Thaler’s District Court Challenge
Thaler challenged the Office’s decision twice, claiming that the AI should be acknowledged “as an author where it otherwise meets authorship criteria, with any copyright ownership vesting in the AI’s owner.” After the Office denied both of those challenges, refusing to register a claim where a human being did not create the work, Thaler challenged the Office’s decision in the U.S. District Court for the District of Columbia. Among other things, Thaler challenged the Office’s denial under the Administrative Procedures Act, arguing the denial was “arbitrary, capricious, an abuse of discretion and not in accordance with the law, unsupported by substantial evidence, and in excess of Defendants’ statutory authority.”
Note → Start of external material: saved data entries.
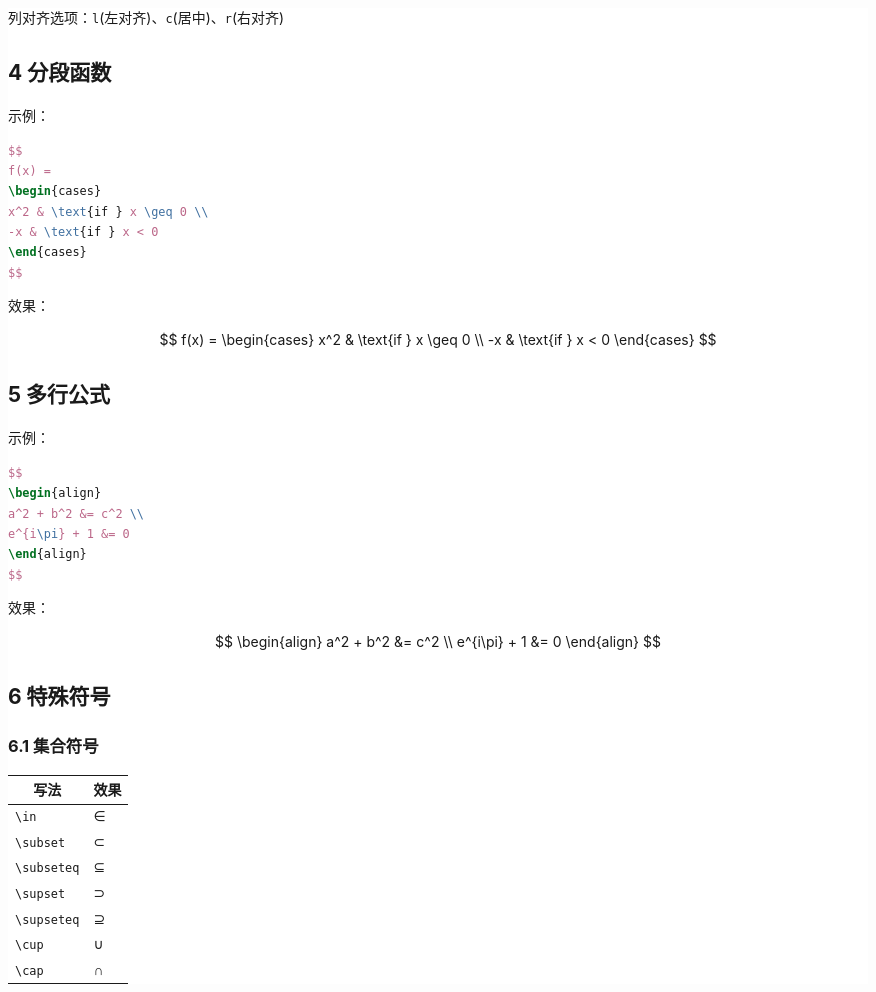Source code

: 列对齐选项：`l`(左对齐)、`c`(居中)、`r`(右对齐)

## 4 分段函数

示例：

```latex
$$
f(x) =
\begin{cases}
x^2 & \text{if } x \geq 0 \\
-x & \text{if } x < 0
\end{cases}
$$
```

效果：

$$
f(x) =
\begin{cases}
x^2 & \text{if } x \geq 0 \\
-x & \text{if } x < 0
\end{cases}
$$

## 5 多行公式

示例：

```latex
$$
\begin{align}
a^2 + b^2 &= c^2 \\
e^{i\pi} + 1 &= 0
\end{align}
$$
```

效果：

$$
\begin{align}
a^2 + b^2 &= c^2 \\
e^{i\pi} + 1 &= 0
\end{align}
$$

## 6 特殊符号

### 6.1 集合符号

| 写法         | 效果         |
| ------------ | ------------ |
| `\in`        | $\in$        |
| `\subset`    | $\subset$    |
| `\subseteq`  | $\subseteq$  |
| `\supset`    | $\supset$    |
| `\supseteq`  | $\supseteq$  |
| `\cup`       | $\cup$       |
| `\cap`       | $\cap$       |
In its analysis, the District Court found that the single legal question presented was whether a work generated autonomously by AI is capable of copyright protection. Again, there was no dispute that the Creativity Machine alone, and not in conjunction with Thaler, generated the artistic image at issue.
The District Court affirmed the Office’s denial, holding that: “copyright is designed to adapt with the times. Underlying that adaptability, however, has been a consistent understanding that human creativity is the sine qua non at the core of copyrightability, even as human creativity is channeled through new tools or into new media. Copyright has never stretched so far, however, as to protect works generated by new forms of technology operating absent any guiding human hand.” The Court did not address Thaler’s other theories on ownership, as the work at issue did not give rise to a valid copyright capable of transfer in the first place.
The Thaler Court was aware of the precedential impact of its decision on the future of AI and copyright law, noting:
“Undoubtedly, we are approaching new frontiers in copyright as artists put AI in their toolbox to be used in the generation of new visual and other artistic works. The increased attenuation of human creativity from the actual generation of the final work will prompt challenging questions regarding how much human input is necessary to qualify the user of an AI system as an ‘author’ of a generated work, the scope of the protection obtained over the resultant image, how to assess the originality of AI-generated works where the systems may have been trained on unknown pre-existing works, how copyright might best be used to incentivize creative works involving AI and more.”
What’s Next for AI and Copyright?
As articulated in the Statement, the Office will continue to evaluate applications with AI-generated content with the following principles in mind:
- Works made “without any creative contribution from a human actor” are not copyrightable;
- A work including “human-authored elements combined with AI-generated images” is copyrightable, although the individual AI-generated images are not;
- When an AI “receives solely a prompt from a human and produces complex written, visual, or musical works in response, … users do not exercise ultimate creative control” and the resulting work is not copyrightable;
- When a human selects, arranges, or modifies AI-generated material in a sufficiently creative way, the work may be copyrightable;
- A user can use technology to transform or adapt their otherwise expressive authorship without necessarily negating a human-driven creative process.
Together, the Office’s Statement, decisions in Zarya and Creativity Machine, and its ongoing AI initiative efforts will continue to work to define what the Office views as the outer limits of copyright protection in the AI/ML space. But applicants like Thaler and others will continue to test these limits in new and creative ways as commercial use of AI-generated content rapidly increases across industries. Applicants should be mindful of this guidance and seek competent counsel before submitting applications that include AI-generated outputs.